What to work on —
A: Print the piece on grieving mothers word for word, everything from "So, do all grieving" down to "to our child?".
B: Carry on the piece on grieving mothers, picking up right after its last sentence.

Article —
╔══

Do all grieving mothers feel their loss the same?
I know each grief journey is individual, but also very
similar.
Each mother I know would each tell you that losing her child
is the hardest thing she has ever gone through.
Some would describe it as their very heart being ripped from their chest. Others as a suffocating feeling that leaves
you in a constant panic. Still others
compare it to living with amputation that might heal, but never ever be the same.
So, do all grieving mothers go through the same steps of grief
but maybe in different orders?
Do we each gather every photo, video, and item we can find
that connects us to our child?
Are we all inclined to write our feelings down? Some sharing it with the world, while other mamas
write letters directly to their child.

╚══

Stored records —
╔══

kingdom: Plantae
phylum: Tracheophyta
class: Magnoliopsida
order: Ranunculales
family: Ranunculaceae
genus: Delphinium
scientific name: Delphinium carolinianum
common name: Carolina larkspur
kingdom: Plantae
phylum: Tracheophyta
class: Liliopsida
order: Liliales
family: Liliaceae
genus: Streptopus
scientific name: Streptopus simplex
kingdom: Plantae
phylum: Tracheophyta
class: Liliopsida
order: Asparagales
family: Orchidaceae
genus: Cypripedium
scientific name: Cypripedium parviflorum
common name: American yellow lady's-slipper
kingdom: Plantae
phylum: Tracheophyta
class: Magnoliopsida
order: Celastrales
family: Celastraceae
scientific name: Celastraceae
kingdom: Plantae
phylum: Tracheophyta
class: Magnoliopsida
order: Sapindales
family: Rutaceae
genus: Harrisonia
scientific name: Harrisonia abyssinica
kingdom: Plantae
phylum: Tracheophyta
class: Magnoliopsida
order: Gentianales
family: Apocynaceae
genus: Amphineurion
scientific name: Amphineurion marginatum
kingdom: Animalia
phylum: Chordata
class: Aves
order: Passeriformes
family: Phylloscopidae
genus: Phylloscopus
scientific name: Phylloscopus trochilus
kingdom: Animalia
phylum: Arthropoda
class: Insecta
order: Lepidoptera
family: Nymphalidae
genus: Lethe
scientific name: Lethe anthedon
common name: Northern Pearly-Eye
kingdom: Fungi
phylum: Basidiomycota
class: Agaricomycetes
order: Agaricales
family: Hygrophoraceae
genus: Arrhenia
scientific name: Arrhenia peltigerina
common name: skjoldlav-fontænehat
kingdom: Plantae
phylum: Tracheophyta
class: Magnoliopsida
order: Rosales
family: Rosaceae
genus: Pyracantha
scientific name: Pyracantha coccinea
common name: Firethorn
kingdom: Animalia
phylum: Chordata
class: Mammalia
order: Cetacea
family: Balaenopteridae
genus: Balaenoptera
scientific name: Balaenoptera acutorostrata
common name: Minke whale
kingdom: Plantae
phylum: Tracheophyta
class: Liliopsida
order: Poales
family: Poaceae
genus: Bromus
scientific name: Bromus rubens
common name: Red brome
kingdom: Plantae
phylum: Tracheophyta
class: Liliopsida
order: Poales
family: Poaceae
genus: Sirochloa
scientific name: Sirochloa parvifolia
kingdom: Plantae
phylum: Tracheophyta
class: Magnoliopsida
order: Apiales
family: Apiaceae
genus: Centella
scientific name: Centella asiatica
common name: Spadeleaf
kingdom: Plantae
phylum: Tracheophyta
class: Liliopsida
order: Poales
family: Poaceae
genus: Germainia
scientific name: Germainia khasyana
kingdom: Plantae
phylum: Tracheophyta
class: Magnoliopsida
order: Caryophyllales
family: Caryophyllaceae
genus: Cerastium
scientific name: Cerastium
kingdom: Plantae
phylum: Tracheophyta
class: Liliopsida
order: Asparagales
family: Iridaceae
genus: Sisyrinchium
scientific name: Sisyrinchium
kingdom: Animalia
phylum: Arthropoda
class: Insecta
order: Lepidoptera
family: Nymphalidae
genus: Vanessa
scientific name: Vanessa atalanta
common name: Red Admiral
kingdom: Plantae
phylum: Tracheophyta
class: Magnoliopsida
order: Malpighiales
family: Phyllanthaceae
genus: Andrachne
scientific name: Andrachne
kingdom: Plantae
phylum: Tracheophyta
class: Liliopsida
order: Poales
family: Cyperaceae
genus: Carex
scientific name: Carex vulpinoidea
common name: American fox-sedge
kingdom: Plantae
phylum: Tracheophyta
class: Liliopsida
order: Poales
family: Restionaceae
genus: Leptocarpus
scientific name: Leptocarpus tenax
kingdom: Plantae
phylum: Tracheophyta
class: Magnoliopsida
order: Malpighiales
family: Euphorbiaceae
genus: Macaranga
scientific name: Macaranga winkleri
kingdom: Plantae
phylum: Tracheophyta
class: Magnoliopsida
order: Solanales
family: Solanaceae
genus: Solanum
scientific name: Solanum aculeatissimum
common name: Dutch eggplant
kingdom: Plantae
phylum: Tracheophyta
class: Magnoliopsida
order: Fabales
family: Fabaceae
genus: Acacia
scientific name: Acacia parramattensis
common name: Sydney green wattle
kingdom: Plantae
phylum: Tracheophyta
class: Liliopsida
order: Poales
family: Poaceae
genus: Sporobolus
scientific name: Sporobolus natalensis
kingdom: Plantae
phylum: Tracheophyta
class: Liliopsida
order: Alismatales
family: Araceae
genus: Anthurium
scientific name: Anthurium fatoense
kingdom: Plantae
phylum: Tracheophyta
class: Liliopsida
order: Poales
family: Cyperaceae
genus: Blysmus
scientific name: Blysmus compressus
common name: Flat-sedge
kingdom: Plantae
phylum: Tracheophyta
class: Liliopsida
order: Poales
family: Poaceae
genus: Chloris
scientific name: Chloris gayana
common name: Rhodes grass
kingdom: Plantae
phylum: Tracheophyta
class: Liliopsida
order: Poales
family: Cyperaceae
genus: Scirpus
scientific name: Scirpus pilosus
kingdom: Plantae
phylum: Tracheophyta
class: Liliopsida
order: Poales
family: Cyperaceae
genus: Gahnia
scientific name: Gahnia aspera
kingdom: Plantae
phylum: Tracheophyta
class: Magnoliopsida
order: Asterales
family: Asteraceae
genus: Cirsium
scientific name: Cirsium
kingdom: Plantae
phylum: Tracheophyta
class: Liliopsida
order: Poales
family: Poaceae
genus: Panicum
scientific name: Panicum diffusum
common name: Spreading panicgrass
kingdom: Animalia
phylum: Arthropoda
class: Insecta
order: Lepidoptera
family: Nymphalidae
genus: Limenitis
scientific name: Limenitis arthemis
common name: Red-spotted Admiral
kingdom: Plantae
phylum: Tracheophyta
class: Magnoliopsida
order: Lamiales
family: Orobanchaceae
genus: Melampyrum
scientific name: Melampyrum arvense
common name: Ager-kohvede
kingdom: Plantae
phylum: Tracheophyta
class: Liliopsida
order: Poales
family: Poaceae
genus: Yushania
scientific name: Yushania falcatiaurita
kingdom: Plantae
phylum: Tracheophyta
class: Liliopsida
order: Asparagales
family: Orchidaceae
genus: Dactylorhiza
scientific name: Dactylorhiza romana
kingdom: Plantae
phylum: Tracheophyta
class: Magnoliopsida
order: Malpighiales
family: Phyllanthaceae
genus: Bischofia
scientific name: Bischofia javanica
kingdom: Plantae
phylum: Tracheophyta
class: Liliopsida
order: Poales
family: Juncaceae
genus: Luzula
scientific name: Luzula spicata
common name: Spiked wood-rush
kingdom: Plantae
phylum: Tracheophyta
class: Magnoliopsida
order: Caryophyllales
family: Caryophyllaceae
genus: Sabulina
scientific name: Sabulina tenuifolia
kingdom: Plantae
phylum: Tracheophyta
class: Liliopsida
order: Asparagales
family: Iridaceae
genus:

╚══

Task-by-task outputs —
A:
So, do all grieving mothers go through the same steps of grief
but maybe in different orders?
Do we each gather every photo, video, and item we can find
that connects us to our child?

B:
Do we each look for things that remind us of our child during
our day? I know many parents believe
their children sends them signs. While I
don’t personally think Millie sends me signs, there are things that will bring
her to mind. Anytime I see a beautiful
butterfly, my thoughts go to my girl. If
the evening sky is brilliant orange and pink, I am thinking of Millie and her markers—the
orange one was her favorite! Yes many things turn my thought back to my girl.
Do we each feel the same emotions of disbelief, horror,
sadness, and even anger?
Is every grieving mother plagued with the question of WHY
did this happen to my child? Why us
Lord?
Do we battle with the thoughts that cause us to second guess
the decisions we made?
Are we inclined to question everything we know in life? To see if the truth lines up with our beliefs
of our lives before we experienced childloss?
Does this devastating loss make a mother bitter or grateful? Do both emotions wage a battle to dominate at
any given time?
Can losing a child also cause us to feel a heightened sense
of making every moment count? One of
clinging to those we have left in hopes to never miss out again on time with a
loved one.
Does this hurt become the very thing that opens our eyes,
make us more compassionate towards other, and fill us with shame where we have
cast judgement ‘before we knew’?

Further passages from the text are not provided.